### [What you are asked to do]
Copy the TrackingObserver text below word for word, in full.

### [Quoted passage]
- - - - -

TrackingObserver: A Browser-Based
Web Tracking Detection Platform

As you browse the web, your browsing behavior may be observed and aggregated by third-party websites ("trackers") that you don't visit directly. These trackers are generally embedded by host websites in the form of advertisements, social media widgets (e.g., the Facebook "Like" button), or web analytics platforms (e.g., Google Analytics). The Wall Street Journal's What They Know series provides a good overview of web tracking and why some people consider it a privacy concern.

TrackingObserver is a Chrome extension that acts as a platform for detecting, measuring, and blocking third-party web trackers. Unlike other tools, TrackingObserver does not use a blacklist of known tracking domains, but rather detects trackers automatically based on their in-browser behaviors (such as setting and receiving third-party cookies).

Different trackers exhibit different behaviors, which give them different capabilities. For example, some trackers can track you only when you return to the same site, while others can track you as you browse multiple different sites. TrackingObserver automatically categorizes trackers according to the taxonomy described below.

TrackingObserver is not just a stand-alone Chrome extension, but a platform. It exposes APIs for tracking detection, measurement, and blocking, and you can install or develop add-ons that provide visualization or other functionality. TrackingObserver prevents add-ons from needing to reinvent or reimplement its automatic tracking detection algorithm, while allowing them to innovate in other ways.

- - - - -

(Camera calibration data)

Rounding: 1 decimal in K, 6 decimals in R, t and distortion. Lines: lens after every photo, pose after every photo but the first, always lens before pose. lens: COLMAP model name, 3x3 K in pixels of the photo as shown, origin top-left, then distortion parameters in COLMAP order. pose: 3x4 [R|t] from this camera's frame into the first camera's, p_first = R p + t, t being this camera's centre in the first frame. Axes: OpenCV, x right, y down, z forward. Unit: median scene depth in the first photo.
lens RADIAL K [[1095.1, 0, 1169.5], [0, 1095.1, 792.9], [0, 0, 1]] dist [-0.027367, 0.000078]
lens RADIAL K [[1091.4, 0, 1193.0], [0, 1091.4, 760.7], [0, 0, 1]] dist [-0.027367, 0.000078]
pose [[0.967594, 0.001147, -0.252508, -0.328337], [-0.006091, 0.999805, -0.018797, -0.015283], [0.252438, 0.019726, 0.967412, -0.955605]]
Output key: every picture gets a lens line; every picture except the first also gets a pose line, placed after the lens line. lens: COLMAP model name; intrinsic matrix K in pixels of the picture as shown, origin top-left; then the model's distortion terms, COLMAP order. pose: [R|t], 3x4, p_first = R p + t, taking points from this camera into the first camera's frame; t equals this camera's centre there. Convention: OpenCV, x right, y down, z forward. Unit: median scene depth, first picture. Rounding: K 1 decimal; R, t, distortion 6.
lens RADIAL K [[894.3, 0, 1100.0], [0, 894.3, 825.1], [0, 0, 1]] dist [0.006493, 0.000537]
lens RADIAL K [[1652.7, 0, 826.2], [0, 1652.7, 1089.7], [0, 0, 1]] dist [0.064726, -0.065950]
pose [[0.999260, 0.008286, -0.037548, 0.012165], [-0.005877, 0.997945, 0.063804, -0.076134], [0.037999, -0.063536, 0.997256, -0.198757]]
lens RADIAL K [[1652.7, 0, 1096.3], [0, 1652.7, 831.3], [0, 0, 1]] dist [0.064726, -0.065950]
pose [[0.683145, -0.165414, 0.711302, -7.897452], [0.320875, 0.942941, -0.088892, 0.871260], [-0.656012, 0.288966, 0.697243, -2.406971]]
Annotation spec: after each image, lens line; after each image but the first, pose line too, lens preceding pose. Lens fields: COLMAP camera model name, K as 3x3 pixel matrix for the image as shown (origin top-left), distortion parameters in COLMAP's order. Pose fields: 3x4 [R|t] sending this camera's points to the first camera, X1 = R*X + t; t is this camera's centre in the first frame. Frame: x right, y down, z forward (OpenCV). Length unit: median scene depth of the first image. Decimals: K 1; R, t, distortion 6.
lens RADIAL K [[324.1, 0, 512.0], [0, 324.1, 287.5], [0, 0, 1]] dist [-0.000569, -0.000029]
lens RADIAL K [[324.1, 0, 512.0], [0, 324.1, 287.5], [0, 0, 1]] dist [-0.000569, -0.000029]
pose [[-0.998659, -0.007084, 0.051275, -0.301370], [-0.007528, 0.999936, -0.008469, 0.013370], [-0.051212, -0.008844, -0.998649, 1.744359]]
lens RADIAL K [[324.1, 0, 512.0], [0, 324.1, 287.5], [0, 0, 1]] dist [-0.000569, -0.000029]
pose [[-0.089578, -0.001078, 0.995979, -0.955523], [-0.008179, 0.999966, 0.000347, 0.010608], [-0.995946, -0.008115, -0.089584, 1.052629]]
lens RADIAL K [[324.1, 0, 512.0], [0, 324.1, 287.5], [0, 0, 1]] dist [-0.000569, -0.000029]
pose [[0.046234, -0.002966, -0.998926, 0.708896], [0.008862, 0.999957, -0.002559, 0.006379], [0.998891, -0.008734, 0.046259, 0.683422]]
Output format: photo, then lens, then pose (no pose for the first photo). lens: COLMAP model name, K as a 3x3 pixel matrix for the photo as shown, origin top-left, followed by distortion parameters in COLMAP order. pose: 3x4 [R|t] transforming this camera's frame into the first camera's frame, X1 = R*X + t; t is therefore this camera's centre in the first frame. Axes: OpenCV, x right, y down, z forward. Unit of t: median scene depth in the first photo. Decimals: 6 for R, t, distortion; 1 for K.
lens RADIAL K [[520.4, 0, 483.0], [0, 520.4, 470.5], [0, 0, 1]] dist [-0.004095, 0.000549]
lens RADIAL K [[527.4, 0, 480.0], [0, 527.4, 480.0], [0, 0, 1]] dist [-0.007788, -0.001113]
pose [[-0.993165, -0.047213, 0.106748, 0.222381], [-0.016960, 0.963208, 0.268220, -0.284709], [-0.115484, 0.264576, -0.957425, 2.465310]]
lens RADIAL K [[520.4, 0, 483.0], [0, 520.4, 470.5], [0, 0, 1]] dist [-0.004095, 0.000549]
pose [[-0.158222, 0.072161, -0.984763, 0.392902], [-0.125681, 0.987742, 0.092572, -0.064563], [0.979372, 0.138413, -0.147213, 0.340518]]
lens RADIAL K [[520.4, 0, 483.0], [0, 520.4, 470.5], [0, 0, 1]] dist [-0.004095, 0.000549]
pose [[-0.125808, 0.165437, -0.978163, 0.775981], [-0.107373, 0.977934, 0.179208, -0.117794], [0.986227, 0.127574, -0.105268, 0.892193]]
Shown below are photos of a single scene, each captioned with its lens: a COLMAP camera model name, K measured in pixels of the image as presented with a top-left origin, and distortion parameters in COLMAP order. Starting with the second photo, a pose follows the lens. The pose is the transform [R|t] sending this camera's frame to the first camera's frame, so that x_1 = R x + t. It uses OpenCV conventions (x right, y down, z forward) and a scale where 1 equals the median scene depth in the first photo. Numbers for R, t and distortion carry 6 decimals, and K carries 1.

- - - - -

### [Answer section]
TrackingObserver: A Browser-Based
Web Tracking Detection Platform

As you browse the web, your browsing behavior may be observed and aggregated by third-party websites ("trackers") that you don't visit directly. These trackers are generally embedded by host websites in the form of advertisements, social media widgets (e.g., the Facebook "Like" button), or web analytics platforms (e.g., Google Analytics). The Wall Street Journal's What They Know series provides a good overview of web tracking and why some people consider it a privacy concern.

TrackingObserver is a Chrome extension that acts as a platform for detecting, measuring, and blocking third-party web trackers. Unlike other tools, TrackingObserver does not use a blacklist of known tracking domains, but rather detects trackers automatically based on their in-browser behaviors (such as setting and receiving third-party cookies).

Different trackers exhibit different behaviors, which give them different capabilities. For example, some trackers can track you only when you return to the same site, while others can track you as you browse multiple different sites. TrackingObserver automatically categorizes trackers according to the taxonomy described below.

TrackingObserver is not just a stand-alone Chrome extension, but a platform. It exposes APIs for tracking detection, measurement, and blocking, and you can install or develop add-ons that provide visualization or other functionality. TrackingObserver prevents add-ons from needing to reinvent or reimplement its automatic tracking detection algorithm, while allowing them to innovate in other ways.